Part of our initial seed generation process involved splitting the seed into multiple encrypted shards to enable recovery by a group of people involved in the design of the salt server system. We used Unit 410’s Horcrux utility to accomplish this.

Horcrux uses Shamir’s Secret Sharing to generate multiple encrypted parts of the seed and allows decryption with a specified subset of the shards. Each of the shards was encrypted with a hardware key owned by each individual in the group, adding a geographically distributed level of security.

The encrypted shards are stored redundantly in multiple remote servers. Since they are encrypted, we store them together and add the redundancy to avoid a single point of failure. In a scenario where the key was lost from the server, recovery is made swift and secrecy is maintained through Horcrux.

Trade-offs

Our salt server production system looks quite different from the many other services we run. The security constraints we placed on the service by running it in Nitro Enclaves makes operationalizing the salt server its own challenge.

Every network proxy addition we make to the enclave is an additional potential surface for exfiltration of the master seed. As long as we continue to follow the same practices for each new OAuth provider, we expect the attack surface to remain the same. We don’t anticipate needing more network traffic into and out of the enclave itself.

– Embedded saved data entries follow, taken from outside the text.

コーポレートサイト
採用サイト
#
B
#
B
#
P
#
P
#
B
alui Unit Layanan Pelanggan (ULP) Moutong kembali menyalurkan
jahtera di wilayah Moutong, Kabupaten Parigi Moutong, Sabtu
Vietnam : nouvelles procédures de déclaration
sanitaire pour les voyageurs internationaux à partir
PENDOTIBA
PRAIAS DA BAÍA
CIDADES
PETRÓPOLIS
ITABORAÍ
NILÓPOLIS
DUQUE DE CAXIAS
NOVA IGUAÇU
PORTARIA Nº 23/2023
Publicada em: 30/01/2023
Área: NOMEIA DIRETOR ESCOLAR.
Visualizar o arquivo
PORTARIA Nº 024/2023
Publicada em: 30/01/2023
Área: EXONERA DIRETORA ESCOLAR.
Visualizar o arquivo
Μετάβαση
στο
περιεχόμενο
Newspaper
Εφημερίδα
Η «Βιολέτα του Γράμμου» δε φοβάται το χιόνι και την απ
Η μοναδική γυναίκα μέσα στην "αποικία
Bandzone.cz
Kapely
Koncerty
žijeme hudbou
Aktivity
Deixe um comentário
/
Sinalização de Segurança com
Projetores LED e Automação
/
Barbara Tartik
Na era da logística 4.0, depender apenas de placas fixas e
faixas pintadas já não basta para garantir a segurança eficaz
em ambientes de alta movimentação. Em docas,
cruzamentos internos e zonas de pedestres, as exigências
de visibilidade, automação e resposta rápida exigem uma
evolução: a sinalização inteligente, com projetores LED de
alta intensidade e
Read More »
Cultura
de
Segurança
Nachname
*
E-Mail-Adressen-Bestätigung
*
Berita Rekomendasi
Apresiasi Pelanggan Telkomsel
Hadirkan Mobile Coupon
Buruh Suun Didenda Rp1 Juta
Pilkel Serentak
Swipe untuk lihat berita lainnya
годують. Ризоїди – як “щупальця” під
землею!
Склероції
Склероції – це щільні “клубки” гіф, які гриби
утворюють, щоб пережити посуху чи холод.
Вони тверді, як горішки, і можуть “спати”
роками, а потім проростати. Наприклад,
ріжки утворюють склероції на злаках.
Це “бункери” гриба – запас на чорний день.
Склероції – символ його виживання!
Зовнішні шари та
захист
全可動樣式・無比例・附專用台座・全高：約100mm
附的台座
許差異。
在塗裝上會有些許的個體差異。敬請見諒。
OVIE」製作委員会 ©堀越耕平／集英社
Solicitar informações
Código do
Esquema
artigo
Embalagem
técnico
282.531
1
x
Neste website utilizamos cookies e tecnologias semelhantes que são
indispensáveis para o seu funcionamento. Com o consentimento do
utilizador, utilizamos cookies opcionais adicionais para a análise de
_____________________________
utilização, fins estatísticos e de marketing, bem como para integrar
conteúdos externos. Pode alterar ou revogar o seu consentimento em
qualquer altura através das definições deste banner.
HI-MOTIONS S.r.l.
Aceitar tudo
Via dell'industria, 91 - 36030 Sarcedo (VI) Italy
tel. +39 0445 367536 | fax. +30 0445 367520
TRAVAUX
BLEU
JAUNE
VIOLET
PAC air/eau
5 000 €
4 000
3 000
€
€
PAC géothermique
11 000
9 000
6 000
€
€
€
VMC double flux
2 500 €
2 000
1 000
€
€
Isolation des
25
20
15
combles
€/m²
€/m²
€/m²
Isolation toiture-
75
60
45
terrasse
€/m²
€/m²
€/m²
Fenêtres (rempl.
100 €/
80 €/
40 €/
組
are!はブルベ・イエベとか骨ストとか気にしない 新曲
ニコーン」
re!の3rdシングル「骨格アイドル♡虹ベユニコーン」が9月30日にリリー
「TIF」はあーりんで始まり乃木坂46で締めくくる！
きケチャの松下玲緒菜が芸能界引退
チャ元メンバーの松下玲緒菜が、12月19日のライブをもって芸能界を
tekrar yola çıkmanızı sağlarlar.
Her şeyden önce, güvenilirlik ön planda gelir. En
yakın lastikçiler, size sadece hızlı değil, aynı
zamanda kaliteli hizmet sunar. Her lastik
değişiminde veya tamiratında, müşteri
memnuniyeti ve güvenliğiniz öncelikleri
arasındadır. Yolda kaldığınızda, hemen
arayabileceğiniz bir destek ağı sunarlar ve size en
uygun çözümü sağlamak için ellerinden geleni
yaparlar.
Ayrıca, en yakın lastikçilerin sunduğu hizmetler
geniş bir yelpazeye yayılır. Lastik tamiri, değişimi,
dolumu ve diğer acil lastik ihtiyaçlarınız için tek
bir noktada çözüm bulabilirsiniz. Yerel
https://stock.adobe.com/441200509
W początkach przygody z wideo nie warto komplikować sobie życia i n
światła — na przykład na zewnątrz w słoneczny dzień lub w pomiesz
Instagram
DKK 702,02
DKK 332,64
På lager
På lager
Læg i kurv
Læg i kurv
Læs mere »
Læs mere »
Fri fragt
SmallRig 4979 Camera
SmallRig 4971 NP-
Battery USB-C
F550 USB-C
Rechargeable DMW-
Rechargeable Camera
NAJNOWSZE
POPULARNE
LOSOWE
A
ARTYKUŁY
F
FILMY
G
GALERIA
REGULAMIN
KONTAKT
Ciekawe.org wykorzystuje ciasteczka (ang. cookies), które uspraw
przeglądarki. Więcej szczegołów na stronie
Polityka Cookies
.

The salt server by necessity must remain simple; communication with other Mysten Labs' services and integration with new tooling over time will likely require individual specific consideration for the security trade-offs involved. We will maintain the system in a severely constrained environment in an effort to maintain what is ultimately a critical piece of the system for applications built on our zkLogin implementation.

Security first

At Mysten Labs we focus on solving foundational problems and zkLogin is evidence of that focus in action. As we continue to build other new constructs similar to and on top of zkLogin, we will hold our systems to the highest standards of security in cryptographically provable ways. Our implementation, combined with the power of Nitro Enclaves and Horcrux, demonstrates commitment to those standards and brings the benefits of Web3 to everyone.